Dataset excerpts:
*** Begin section ***
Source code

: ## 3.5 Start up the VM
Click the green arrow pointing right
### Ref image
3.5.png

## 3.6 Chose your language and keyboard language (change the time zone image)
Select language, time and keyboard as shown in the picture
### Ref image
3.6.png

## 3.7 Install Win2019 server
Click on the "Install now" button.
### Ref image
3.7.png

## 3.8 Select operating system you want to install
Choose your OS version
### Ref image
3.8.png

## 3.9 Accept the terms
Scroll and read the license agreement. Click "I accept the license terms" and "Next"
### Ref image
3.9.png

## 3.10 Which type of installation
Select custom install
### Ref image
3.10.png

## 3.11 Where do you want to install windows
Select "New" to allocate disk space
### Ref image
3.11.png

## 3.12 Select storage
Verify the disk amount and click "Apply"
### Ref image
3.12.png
*** End section ***
* _Work order_
Put every line above into a numbered list, leaving out the blank ones.

* _Solution_
1. Source code
2. : ## 3.5 Start up the VM
3. Click the green arrow pointing right
4. ### Ref image
5. 3.5.png
6. ## 3.6 Chose your language and keyboard language (change the time zone image)
7. Select language, time and keyboard as shown in the picture
8. ### Ref image
9. 3.6.png
10. ## 3.7 Install Win2019 server
11. Click on the "Install now" button.
12. ### Ref image
13. 3.7.png
14. ## 3.8 Select operating system you want to install
15. Choose your OS version
16. ### Ref image
17. 3.8.png
18. ## 3.9 Accept the terms
19. Scroll and read the license agreement. Click "I accept the license terms" and "Next"
20. ### Ref image
21. 3.9.png
22. ## 3.10 Which type of installation
23. Select custom install
24. ### Ref image
25. 3.10.png
26. ## 3.11 Where do you want to install windows
27. Select "New" to allocate disk space
28. ### Ref image
29. 3.11.png
30. ## 3.12 Select storage
31. Verify the disk amount and click "Apply"
32. ### Ref image
33. 3.12.png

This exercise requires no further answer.